● WHAT THE EXERCISE ASKS
Repeat each entry exactly and drop the pictures.
╭──
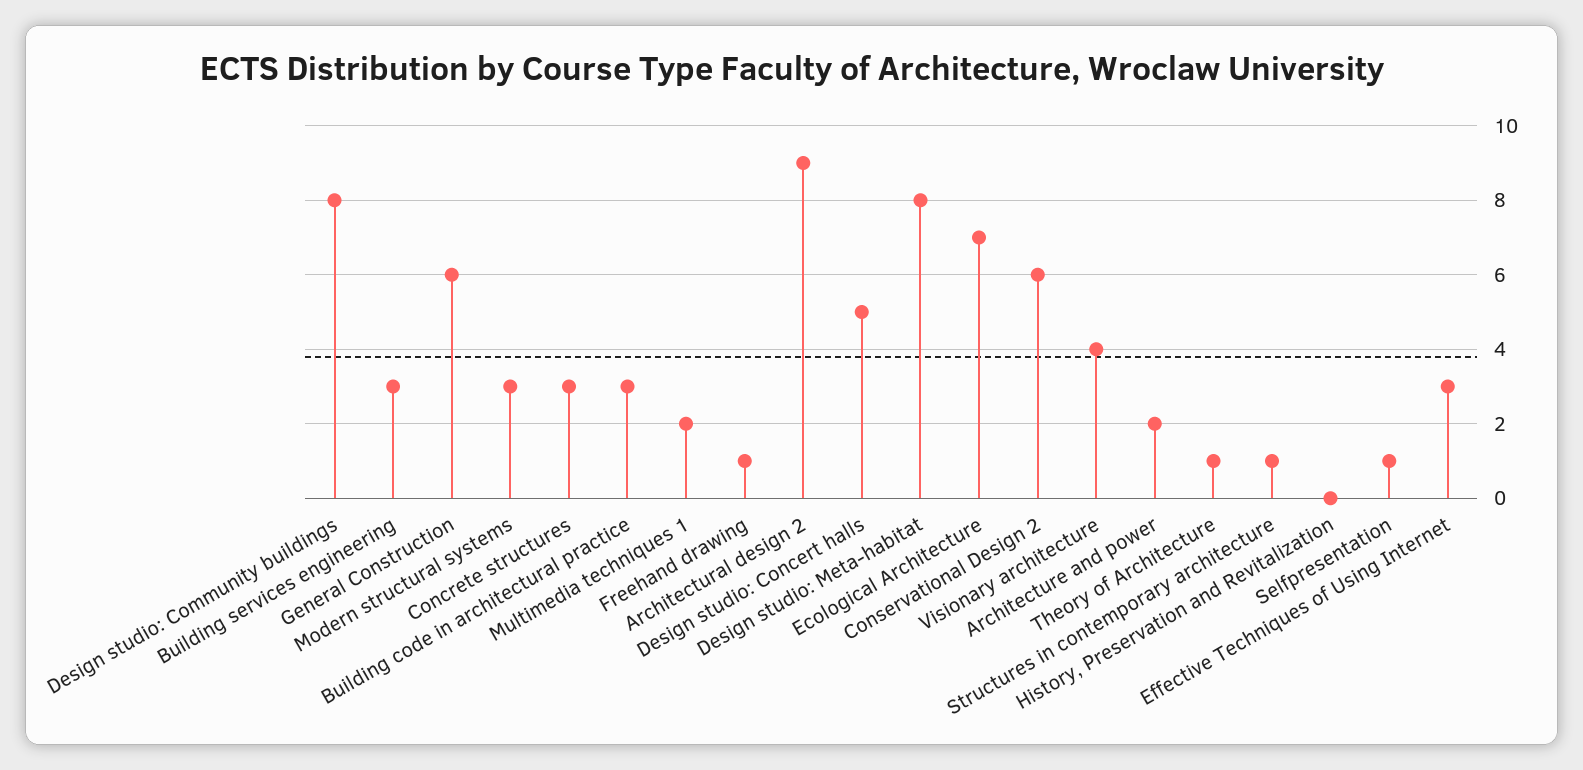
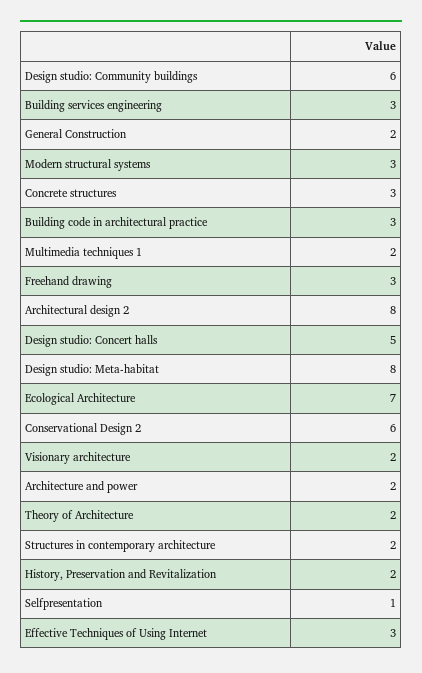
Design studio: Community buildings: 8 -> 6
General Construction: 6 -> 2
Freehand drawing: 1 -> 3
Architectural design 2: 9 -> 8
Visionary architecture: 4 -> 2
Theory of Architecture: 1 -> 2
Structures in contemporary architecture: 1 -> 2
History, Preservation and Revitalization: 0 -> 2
╰──
● RESPONSE
Design studio: Community buildings: 8 -> 6
General Construction: 6 -> 2
Freehand drawing: 1 -> 3
Architectural design 2: 9 -> 8
Visionary architecture: 4 -> 2
Theory of Architecture: 1 -> 2
Structures in contemporary architecture: 1 -> 2
History, Preservation and Revitalization: 0 -> 2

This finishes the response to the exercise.